Cotton started with a scratched-up steel surface that looks like it has been through a lot. But the real magic comes in when you move the cursor around the page, which makes the light shift ever so gently across the typeface on the screen. “The whole site is an illusion,” says Cotton. “It looks 3D and it’s not.”
For an added layer of interaction, Cotton has hidden a fun “easter egg” on the landing page. If you press the letter “c”, a camera icon pops up in the bottom-right corner. Click to allow the site to use your front camera, and you will find a highly blurred version of your face reflected against the steel backdrop. As the light on the screen shifts based on your head movement, the physical quality of the digital image becomes even more convincing.
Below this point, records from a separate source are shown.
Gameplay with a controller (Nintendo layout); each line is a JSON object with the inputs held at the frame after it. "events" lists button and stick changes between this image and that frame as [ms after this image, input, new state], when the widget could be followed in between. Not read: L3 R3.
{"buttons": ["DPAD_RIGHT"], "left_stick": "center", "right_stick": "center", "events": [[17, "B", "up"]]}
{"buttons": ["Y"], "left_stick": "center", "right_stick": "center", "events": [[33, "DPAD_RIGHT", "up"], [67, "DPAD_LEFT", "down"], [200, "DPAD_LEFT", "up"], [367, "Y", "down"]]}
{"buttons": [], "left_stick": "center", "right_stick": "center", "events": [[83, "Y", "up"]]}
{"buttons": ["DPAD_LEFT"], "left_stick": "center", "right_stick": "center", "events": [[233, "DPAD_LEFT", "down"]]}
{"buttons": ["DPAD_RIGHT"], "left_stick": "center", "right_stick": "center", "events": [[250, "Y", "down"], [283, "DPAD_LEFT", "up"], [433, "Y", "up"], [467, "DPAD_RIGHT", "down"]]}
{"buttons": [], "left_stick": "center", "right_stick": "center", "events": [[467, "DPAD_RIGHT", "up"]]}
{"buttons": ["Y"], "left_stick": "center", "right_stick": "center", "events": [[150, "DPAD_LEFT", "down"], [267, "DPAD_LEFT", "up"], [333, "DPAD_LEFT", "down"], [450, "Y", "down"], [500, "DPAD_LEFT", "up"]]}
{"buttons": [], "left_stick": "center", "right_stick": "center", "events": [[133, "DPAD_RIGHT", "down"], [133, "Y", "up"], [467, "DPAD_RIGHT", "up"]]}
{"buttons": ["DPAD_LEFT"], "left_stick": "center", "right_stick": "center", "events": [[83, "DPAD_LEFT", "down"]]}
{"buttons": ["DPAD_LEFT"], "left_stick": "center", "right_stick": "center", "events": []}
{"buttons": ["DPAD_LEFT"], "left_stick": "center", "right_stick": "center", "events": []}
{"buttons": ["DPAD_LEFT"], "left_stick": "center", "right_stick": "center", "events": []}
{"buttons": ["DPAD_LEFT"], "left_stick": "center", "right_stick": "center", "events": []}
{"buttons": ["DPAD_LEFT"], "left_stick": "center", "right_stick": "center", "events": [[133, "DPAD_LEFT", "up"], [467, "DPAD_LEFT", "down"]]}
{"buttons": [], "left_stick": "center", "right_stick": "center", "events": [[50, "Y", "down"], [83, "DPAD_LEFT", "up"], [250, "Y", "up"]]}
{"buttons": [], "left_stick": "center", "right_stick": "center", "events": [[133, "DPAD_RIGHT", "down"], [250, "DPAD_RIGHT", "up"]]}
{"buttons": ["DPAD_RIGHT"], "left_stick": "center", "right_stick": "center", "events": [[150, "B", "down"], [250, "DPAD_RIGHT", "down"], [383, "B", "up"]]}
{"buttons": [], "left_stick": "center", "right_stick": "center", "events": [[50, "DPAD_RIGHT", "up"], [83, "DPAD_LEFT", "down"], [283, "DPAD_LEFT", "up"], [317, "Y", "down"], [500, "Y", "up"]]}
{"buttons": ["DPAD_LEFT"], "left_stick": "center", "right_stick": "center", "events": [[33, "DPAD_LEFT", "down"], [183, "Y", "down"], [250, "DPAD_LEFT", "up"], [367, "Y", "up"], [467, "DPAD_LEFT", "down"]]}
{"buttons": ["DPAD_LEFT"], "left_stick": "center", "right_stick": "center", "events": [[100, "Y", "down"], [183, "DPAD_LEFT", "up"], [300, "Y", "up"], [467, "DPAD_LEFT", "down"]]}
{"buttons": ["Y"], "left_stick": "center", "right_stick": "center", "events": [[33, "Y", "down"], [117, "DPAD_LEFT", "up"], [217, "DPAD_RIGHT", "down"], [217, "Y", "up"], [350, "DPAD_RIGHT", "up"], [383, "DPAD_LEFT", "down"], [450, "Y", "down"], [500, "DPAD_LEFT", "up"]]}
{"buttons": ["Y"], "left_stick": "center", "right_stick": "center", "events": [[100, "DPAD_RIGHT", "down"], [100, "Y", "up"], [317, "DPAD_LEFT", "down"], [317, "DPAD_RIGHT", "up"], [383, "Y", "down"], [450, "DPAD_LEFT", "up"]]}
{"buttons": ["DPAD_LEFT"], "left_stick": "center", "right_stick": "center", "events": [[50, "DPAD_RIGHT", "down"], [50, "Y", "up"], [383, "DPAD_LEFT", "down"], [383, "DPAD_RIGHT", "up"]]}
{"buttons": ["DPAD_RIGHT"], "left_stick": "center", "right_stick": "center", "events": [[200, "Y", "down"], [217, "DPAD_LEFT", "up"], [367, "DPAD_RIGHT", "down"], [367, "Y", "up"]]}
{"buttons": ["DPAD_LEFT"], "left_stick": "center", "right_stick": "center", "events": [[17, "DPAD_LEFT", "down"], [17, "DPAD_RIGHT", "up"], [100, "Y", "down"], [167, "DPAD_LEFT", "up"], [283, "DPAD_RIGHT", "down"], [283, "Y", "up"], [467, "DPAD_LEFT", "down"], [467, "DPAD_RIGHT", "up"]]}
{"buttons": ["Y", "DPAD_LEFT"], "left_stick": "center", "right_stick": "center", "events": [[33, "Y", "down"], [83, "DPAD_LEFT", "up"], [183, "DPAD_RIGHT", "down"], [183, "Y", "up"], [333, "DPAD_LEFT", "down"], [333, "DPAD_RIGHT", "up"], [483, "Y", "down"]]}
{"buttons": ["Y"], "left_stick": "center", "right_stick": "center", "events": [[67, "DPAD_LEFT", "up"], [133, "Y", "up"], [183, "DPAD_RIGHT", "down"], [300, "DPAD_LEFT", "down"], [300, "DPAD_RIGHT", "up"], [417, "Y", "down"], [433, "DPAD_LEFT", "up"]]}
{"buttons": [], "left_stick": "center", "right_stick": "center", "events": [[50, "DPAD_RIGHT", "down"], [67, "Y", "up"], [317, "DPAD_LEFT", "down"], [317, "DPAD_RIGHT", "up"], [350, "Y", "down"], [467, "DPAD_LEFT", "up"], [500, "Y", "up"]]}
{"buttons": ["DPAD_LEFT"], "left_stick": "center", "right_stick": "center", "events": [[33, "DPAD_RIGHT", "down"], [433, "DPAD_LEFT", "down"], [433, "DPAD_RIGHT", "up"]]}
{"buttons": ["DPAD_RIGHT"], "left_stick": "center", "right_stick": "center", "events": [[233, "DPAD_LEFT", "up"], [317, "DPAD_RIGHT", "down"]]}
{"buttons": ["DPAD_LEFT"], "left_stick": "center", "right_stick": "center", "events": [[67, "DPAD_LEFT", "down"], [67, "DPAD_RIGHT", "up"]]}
The experience is reminiscent of skeuomorphic design for a reason. The original purpose of skeuomorphism was to paint scary technology as a more familiar, approachable object, and Cotton is arguably doing that by covering the website’s landing page with a hyperrealistic steel texture. But Cotton isn’t just reviving skeuomorphic design in a more modern way, she’s leveraging it for a whole other purpose—to instill trust. You could call it skeuomorphic design 2.0.
To be fair, Cotton is a bit reticent about the skeuomorphic design label. “It’s hard to take it at face value without imposing any historical connotation regarding its trends in interface design,” she says of a movement that introduced digital page flips that mimic the way a page would flip in real life, or a camera phone making the shutter sound of an analog camera. But she agrees with an updated definition of the term, where skeuomorphic design illustrates something that appears realistic (the scratched steel glinting in the sun) but crucially, lets you interact with it in a realistic way as well.
It’s a fun user experience, but it’s functional, too. “I find that in design, the more real something looks, the more trustworthy it feels,” she says, comparing a color photograph to an illustration. “And I think it was necessary to set the tone of The Last Agency as trustworthy since they’re so new.”
Ironically, Cotton doesn’t think that the same principle applies to the brand’s physical assets like their business card or letterhead, both of which use a different, black-and-white version of the logo. “I think it only works as an application on the web,” says Cotton. “As soon as you replicate that web experience in the physical world, it loses half of its meaning.”